·Convertirà el corazòn de los padres hacia los hijos, y el corazón de los hijos hacia
los padres, para que no tenga que venir yo a destruir la Tierra" Malaquías
3,24.
Esa idea de la destrucción de la Tierra, tipo diluvio, o de la
cólera desencadenada de Dios, que no es otra cosa sino el desenvolvimiento de
las consecuencias de los pecados de los hombres, que explica muy bien Santo
Tomás; esa parte es más comprensible.
Centrarnos en convertir
los corazones de los padres hacia los hijos y el corazón de los hijos hacia los
padres.
Esa expresión es rara, porque la conversión en los profetas
siempre había sido una conversión hacia Dios, y parece que tal vez eso esté
como entendido , pero el enunciado es muy distinto.
Convertirá el corazón de los hijos, de los padres hacia los
hijos y el de los hijos hacia los padres.
Esta palabra de Malaquías ha atravesado muchos siglos. Es como
un correo esforzado, como un mensajero que ha tenido que vencer muchos
obstáculos. Fue predicada por primera vez en hebreo hace muchos siglos, y luego
de allá fue rescatada del olvido.
Tuvo que abrirse paso entre culturas, idiomas, siglos, hasta
llegar finalmente a nosotros y ser servida aquí. Es todo un regalo. Es una
palabra que ha recorrido muchísimo para llegar a mis oídos, y llega hasta mí
como una especie de regalo
envuelto.
Nos llega este regalo , "convertir al corazón de los padres
hacia los hijos y el de los hijos hacia los padres" Malaquías 3,24.
Ahí está, ¿no se parece, acaso mucho, lo que dice el
Apocalipsis? "Estoy frente a la puerta y llamo, y si alguno me abre
entraremos y cenaremos juntos" Apocalipsis 3,20. De
manera que aquí estaremos.
"Los corazones de
los padres hacia los hijos y de los hijos hacia los padres?" Malaquías 3,24.
El sentido parece ser el siguiente: convertir el corazón de los
padres hacia el de los hijos quiere decir que los padres puedan recibir los
mismos bienes de los hijos; y convertir el corazón de los hijos hacia los
padres quiere decir que los hijos puedan ser herederos de las mismas promesas.
Los padres representan aquí a aquellos Patriarcas que recibieron
las promesas de Dios, y los hijos representan aquí a aquellos que recibieron el
cumplimiento de esas promesas de Dios.
Esta lectura o este versículo de Malaquías lo podemos relacionar
con aquello que dijo el Señor en el Evangelio en otra ocasión: "Dichosos
vuestros ojos porque ven; dichosos vuestros oídos porque oyen.
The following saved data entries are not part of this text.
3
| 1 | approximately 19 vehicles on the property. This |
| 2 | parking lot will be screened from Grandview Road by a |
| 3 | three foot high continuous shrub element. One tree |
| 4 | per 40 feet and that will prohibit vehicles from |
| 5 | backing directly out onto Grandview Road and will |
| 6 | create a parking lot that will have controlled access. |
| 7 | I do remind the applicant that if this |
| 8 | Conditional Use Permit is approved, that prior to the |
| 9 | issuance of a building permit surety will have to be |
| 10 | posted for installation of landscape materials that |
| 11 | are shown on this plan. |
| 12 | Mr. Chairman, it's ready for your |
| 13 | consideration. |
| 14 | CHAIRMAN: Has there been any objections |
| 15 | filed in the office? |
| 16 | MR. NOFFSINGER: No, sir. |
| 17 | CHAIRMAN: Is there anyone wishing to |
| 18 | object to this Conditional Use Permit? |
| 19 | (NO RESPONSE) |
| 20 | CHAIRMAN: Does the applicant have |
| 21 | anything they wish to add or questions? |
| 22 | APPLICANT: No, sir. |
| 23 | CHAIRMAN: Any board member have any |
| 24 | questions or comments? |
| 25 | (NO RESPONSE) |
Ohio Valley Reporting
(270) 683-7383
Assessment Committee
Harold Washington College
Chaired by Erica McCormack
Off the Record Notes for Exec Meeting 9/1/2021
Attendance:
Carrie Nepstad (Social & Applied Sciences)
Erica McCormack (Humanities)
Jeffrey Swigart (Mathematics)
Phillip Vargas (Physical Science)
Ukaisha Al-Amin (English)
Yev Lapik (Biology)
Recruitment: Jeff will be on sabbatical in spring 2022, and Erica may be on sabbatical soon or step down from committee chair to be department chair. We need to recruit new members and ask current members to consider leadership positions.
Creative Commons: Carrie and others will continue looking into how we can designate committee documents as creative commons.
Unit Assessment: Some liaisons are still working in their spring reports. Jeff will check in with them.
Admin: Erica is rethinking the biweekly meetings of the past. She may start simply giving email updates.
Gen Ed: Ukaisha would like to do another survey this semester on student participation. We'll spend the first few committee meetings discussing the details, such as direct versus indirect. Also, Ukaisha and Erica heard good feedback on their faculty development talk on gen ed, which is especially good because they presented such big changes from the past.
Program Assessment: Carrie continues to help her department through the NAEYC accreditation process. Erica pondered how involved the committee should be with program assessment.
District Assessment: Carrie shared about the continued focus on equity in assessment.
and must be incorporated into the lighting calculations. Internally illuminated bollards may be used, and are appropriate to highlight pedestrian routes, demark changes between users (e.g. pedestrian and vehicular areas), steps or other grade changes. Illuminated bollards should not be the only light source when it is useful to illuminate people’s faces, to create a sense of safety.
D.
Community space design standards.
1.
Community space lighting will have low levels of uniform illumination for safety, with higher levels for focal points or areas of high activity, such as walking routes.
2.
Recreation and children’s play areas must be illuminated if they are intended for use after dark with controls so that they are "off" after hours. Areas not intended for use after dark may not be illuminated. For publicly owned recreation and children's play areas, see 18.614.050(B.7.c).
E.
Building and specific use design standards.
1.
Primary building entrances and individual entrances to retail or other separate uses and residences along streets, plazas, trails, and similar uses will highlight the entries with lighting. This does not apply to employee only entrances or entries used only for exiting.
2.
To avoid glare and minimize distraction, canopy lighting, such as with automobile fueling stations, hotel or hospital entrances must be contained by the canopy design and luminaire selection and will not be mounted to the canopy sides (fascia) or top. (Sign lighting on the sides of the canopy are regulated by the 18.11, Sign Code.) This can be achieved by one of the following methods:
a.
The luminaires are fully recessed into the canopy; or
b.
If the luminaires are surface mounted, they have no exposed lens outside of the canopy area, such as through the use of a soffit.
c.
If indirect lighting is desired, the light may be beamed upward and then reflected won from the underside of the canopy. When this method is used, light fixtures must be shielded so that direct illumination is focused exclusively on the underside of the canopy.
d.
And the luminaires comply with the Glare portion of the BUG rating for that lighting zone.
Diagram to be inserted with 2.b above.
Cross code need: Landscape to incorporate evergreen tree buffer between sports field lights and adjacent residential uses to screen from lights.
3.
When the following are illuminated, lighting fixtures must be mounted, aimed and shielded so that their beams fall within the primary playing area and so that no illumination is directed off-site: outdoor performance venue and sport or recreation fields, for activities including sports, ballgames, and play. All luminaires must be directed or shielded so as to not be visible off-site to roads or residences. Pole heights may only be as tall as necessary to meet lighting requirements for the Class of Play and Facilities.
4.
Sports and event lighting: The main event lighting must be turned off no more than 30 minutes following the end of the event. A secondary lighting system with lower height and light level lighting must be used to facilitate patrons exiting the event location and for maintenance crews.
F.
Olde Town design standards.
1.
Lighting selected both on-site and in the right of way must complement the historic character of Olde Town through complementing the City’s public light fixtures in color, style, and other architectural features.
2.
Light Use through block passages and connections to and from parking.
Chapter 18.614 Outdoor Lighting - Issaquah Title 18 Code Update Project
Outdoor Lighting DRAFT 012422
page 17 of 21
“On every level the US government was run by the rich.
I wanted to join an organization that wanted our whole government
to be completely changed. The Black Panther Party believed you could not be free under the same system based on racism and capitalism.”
Porque hubo muchos reyes y profetas que quisieron ver lo que
vosotros veis y no lo vieron, que quisieron oír lo que vosotros oís y no lo
oyeron" San Mateo 13,16-17. Esos reyes y profetas
que dice Jesús son los padres que dice Malaquías, y esos vosotros que dice
Jesús, esos son los hijos que dice Malaquías.
Esos padres que dice Malaquías se corresponden al tiempo de las
promesas, y esos hijos de que nos habla el Profeta Malaquías son el
cumplimiento.
Convertir el corazón de los padres hacia los hijos quiere decir
entonces que toda promesa alcanzará su cumplimiento; y convertir el corazón de
los hijos hacia los padres quiere decir que todo cumplimiento se aprecia, se
valora para el que conoce la profecía.
Si los padres no vuelven su corazón hacia los hijos, es decir,
si el tiempo de las promesas no florece en un tiempo de cumplimiento, los
padres, es decir, los que recibieron las promesas, se quedan vacíos. Su espera
y su esperanza fueron estériles.
Si los hijos no vuelven su corazón hacia los padres, no sabrán
apreciar los regalos que les llegan, porque no sabrán el trabajo que eso costó.